To address the considerable challenges posed by frequent Streptococcus agalactiae infections in tilapia aquaculture, we previously developed a strain of tilapia with enhanced resistance to this pathogen. Understanding the immune mechanisms behind this resistance is essential for advancing selective breeding strategies. This study concentrates on T-cell activation and effector function to explore the reasons for the more robust immunity in S. agalactiae-resistant tilapia. Through RNA-seq and immunological assays, we demonstrated that resistant tilapia possessed a higher proportion of T cells and enhanced T-cell effector functions compared to susceptible tilapia. Upon in vitro stimulation with anti-tilapia CD3ε plus CD28 monoclonal antibodies (mAbs), or in vivo infection with S. agalactiae, spleen leukocytes from resistant tilapia showed significantly enhanced degrees of Erk1/2 and NF-κB p65 phosphorylation, which are classical signaling pathway of T-cell activation.

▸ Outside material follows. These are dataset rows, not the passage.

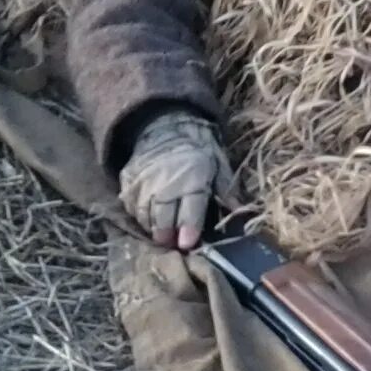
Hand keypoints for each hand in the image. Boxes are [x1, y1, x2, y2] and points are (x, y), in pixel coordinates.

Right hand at [118, 110, 240, 250]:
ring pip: (145, 215)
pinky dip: (139, 216)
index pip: (190, 208)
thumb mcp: (219, 166)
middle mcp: (166, 181)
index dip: (188, 228)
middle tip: (170, 244)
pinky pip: (130, 205)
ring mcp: (144, 180)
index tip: (186, 243)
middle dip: (166, 235)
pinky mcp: (129, 180)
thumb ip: (226, 191)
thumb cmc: (198, 151)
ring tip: (161, 235)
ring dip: (153, 228)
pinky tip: (148, 220)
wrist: (166, 126)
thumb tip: (241, 212)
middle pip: (163, 216)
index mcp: (193, 177)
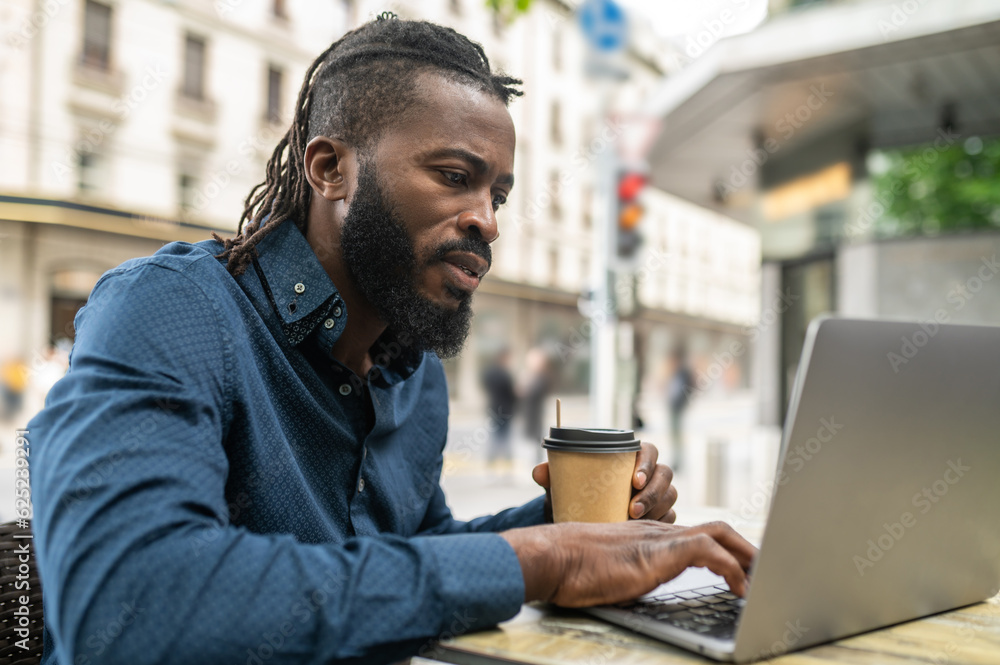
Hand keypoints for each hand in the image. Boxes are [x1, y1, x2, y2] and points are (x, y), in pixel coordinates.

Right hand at [500, 520, 757, 606]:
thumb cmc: (571, 569)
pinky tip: (739, 588)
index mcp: (648, 537)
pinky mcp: (659, 551)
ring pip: (718, 534)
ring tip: (763, 579)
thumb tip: (638, 591)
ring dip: (746, 555)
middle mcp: (658, 532)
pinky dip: (730, 567)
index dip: (726, 549)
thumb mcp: (611, 574)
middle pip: (716, 529)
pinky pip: (708, 551)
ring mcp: (659, 538)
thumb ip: (632, 576)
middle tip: (766, 571)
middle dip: (746, 549)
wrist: (552, 557)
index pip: (697, 534)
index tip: (744, 569)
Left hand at [532, 442, 676, 522]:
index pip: (649, 450)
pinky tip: (646, 532)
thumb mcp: (562, 485)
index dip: (647, 462)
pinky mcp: (661, 514)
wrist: (578, 521)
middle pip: (665, 474)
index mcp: (630, 457)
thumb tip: (538, 472)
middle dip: (653, 491)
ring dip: (657, 508)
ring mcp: (657, 494)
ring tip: (635, 521)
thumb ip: (551, 476)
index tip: (634, 480)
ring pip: (670, 495)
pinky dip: (661, 523)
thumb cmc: (575, 494)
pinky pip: (670, 516)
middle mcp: (648, 473)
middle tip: (633, 509)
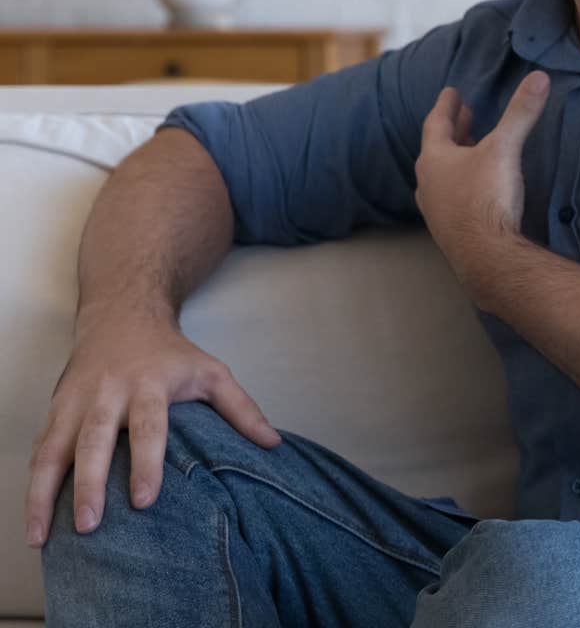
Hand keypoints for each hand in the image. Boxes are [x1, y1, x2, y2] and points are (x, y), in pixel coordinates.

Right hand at [25, 310, 278, 547]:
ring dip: (43, 494)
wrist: (122, 315)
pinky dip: (33, 483)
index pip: (148, 427)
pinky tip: (33, 517)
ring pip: (53, 449)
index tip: (145, 500)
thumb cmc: (172, 353)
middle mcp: (107, 393)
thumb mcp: (212, 372)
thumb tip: (273, 444)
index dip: (146, 463)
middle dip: (90, 484)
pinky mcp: (55, 409)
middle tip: (90, 525)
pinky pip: (39, 449)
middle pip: (95, 440)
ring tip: (40, 537)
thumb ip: (242, 409)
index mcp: (149, 385)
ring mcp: (75, 402)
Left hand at [415, 72, 547, 283]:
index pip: (436, 123)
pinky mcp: (449, 231)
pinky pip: (451, 198)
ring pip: (442, 176)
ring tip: (471, 149)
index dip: (446, 105)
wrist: (485, 256)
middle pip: (438, 149)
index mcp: (435, 159)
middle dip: (453, 130)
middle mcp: (428, 184)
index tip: (451, 91)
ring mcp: (435, 210)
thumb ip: (521, 113)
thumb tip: (539, 77)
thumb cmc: (487, 198)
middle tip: (464, 115)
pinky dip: (462, 184)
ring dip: (456, 159)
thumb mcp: (505, 148)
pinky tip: (475, 190)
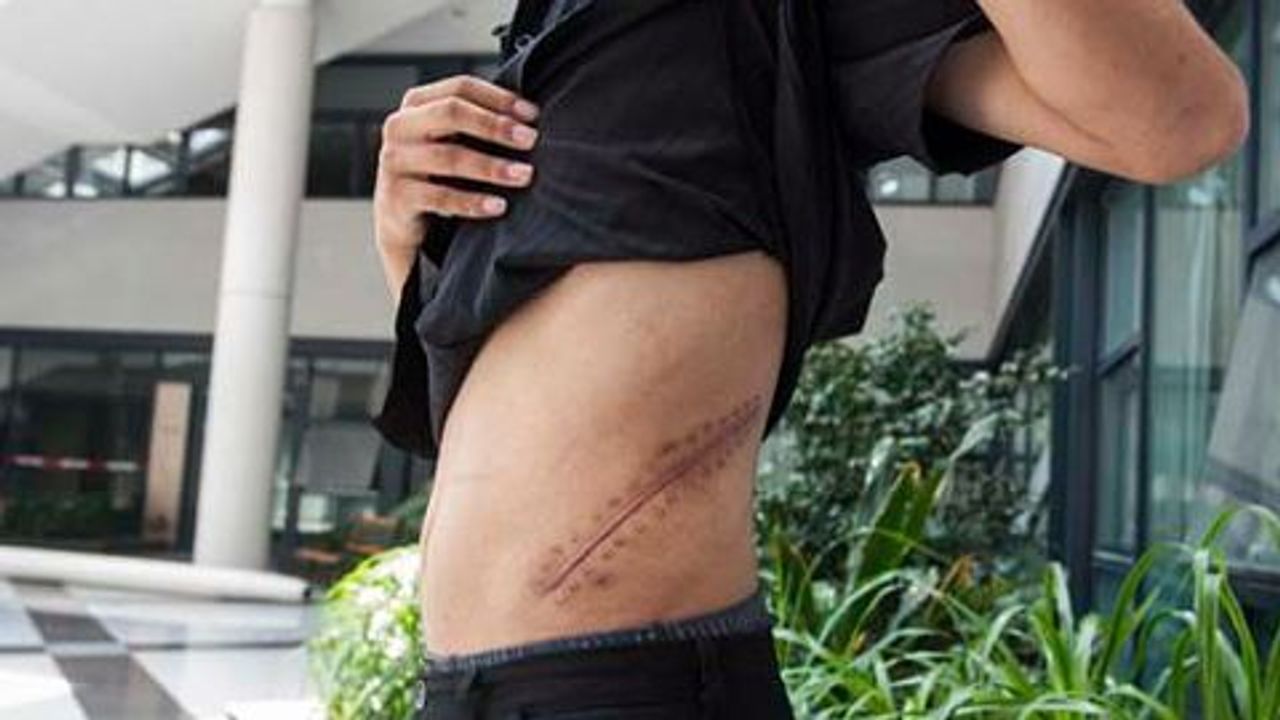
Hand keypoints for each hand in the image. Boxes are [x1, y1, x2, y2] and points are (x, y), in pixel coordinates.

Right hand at [373, 74, 540, 250]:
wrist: (403, 223)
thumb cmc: (436, 175)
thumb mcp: (451, 142)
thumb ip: (478, 123)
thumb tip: (530, 118)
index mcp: (417, 104)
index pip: (460, 88)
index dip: (499, 98)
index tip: (532, 114)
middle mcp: (401, 126)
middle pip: (451, 113)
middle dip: (495, 125)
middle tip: (530, 140)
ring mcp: (394, 160)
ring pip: (449, 157)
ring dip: (492, 166)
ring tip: (523, 174)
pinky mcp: (397, 196)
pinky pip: (441, 197)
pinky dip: (473, 201)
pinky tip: (498, 205)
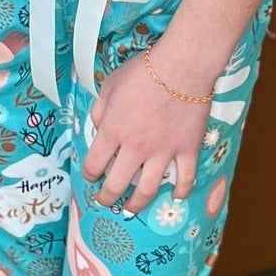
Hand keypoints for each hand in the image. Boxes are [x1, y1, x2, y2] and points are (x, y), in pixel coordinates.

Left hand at [79, 47, 212, 213]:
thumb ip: (100, 108)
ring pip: (146, 190)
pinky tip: (175, 196)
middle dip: (106, 197)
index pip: (94, 163)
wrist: (182, 66)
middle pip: (116, 184)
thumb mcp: (111, 85)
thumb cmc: (144, 71)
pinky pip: (185, 178)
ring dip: (136, 204)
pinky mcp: (186, 150)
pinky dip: (181, 191)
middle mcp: (135, 147)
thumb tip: (96, 125)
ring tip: (131, 209)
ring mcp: (162, 152)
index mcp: (113, 131)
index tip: (89, 176)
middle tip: (104, 201)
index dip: (88, 174)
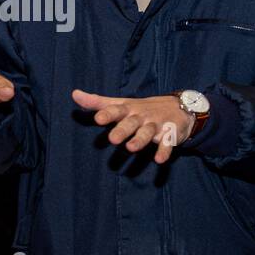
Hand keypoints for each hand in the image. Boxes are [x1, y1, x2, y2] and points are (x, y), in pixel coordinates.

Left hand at [72, 89, 193, 164]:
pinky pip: (167, 144)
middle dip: (122, 130)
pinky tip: (159, 160)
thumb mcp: (121, 103)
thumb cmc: (142, 108)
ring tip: (131, 148)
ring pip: (147, 133)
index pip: (116, 110)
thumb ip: (98, 102)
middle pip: (131, 123)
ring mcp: (156, 125)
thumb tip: (74, 94)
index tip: (97, 119)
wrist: (179, 107)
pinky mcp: (170, 134)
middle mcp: (141, 116)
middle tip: (112, 139)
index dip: (107, 114)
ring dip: (140, 140)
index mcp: (129, 109)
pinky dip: (164, 151)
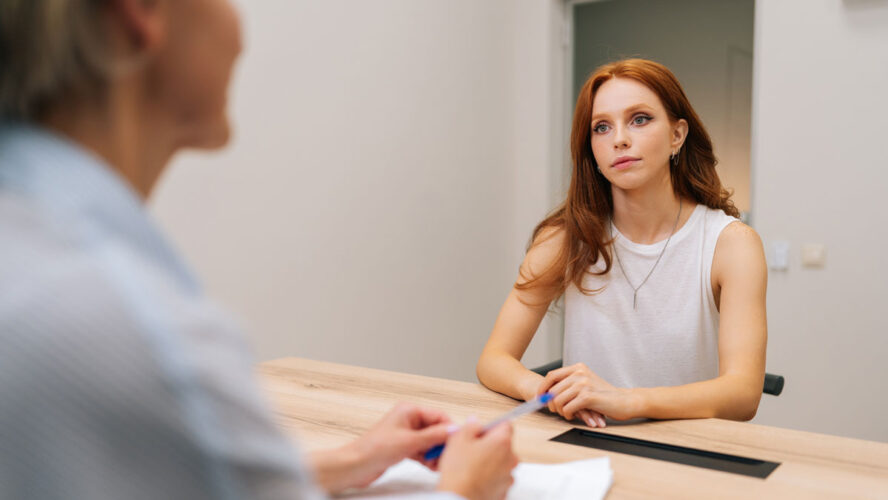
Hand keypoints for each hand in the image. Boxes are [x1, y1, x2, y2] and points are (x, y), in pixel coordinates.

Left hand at [314, 403, 451, 491]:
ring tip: (438, 463)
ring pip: (430, 442)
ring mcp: (406, 434)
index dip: (450, 429)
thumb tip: (454, 430)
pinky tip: (431, 466)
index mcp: (409, 410)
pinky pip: (422, 450)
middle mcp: (408, 420)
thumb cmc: (374, 449)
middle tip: (447, 456)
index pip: (439, 416)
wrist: (356, 466)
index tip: (458, 442)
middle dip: (442, 443)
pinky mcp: (403, 447)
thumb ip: (434, 436)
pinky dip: (428, 458)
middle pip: (436, 429)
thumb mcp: (409, 442)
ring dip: (435, 452)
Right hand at [436, 420, 517, 499]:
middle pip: (503, 444)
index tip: (481, 430)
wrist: (460, 499)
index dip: (491, 426)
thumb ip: (470, 426)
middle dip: (489, 445)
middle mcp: (510, 459)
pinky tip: (474, 478)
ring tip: (470, 466)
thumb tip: (475, 422)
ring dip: (489, 462)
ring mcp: (508, 476)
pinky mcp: (503, 490)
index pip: (505, 424)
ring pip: (500, 462)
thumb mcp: (459, 439)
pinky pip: (498, 478)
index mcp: (502, 442)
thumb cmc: (460, 473)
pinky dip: (489, 477)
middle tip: (471, 449)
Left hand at [538, 363, 641, 423]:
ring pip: (558, 400)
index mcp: (578, 368)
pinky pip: (568, 408)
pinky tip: (573, 416)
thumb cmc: (605, 395)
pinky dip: (568, 414)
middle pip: (553, 389)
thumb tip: (548, 392)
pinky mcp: (588, 397)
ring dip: (560, 410)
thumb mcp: (587, 383)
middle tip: (555, 411)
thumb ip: (570, 384)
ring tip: (567, 414)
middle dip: (550, 403)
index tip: (539, 398)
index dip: (542, 388)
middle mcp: (579, 373)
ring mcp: (584, 384)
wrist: (625, 401)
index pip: (551, 376)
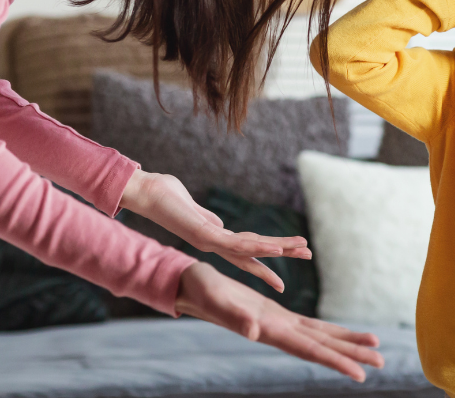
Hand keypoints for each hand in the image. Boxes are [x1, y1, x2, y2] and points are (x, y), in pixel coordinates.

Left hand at [121, 170, 308, 291]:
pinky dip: (258, 246)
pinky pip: (236, 243)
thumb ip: (207, 218)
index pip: (247, 250)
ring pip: (251, 249)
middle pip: (255, 253)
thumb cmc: (166, 195)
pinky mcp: (204, 235)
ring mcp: (209, 241)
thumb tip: (218, 223)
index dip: (266, 259)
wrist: (144, 192)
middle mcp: (214, 243)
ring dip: (277, 249)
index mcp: (214, 237)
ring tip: (301, 248)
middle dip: (283, 255)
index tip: (286, 263)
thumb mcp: (193, 209)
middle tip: (309, 254)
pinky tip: (276, 247)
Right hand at [176, 262, 383, 379]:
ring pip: (321, 337)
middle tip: (382, 362)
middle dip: (352, 355)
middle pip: (322, 347)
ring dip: (347, 344)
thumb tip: (253, 332)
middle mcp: (280, 331)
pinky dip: (331, 330)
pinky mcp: (279, 315)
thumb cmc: (203, 292)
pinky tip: (345, 335)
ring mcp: (281, 324)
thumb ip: (235, 317)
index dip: (335, 362)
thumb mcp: (218, 301)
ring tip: (375, 348)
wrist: (192, 286)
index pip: (310, 350)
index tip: (360, 374)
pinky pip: (312, 325)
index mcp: (270, 332)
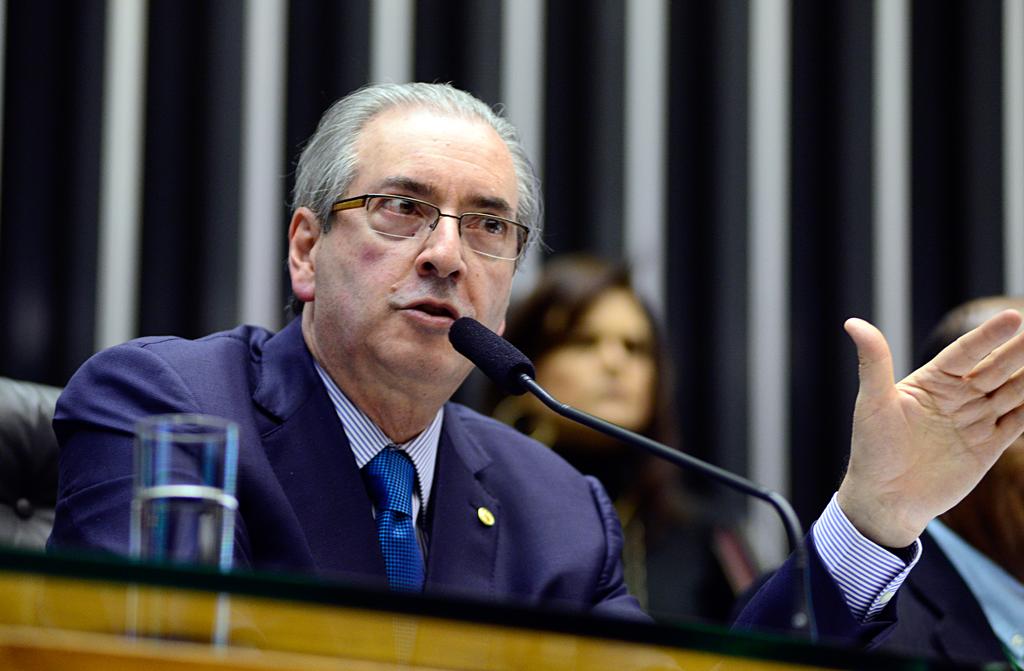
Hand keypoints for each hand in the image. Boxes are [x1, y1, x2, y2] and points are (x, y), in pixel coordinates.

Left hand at [837, 310, 1023, 546]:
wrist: (886, 500)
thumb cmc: (872, 450)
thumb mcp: (873, 403)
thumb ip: (874, 362)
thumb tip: (852, 322)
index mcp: (931, 382)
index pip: (966, 352)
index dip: (989, 336)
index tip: (1014, 318)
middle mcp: (956, 397)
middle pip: (995, 368)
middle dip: (1018, 351)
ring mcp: (975, 421)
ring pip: (1013, 392)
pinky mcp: (988, 446)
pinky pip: (1019, 422)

Once activated, spleen lymphocytes from resistant tilapia expressed higher levels of inflammatory cytokines, such as TNF-α, IL-2, as well as cytotoxic molecule perforin A. Moreover, CD4–1⁺ T cells in the resistant tilapia produced greater amounts of interferon (IFN)-γ, suggesting their superior T-cell effector functions. These findings collectively illustrate how enhanced T-cell activation and effector responses facilitate the optimized immune defenses of resistant tilapia. By shedding light on these mechanisms, our findings provide a valuable foundation for refining breeding programs aimed at increasing disease resistance in aquaculture.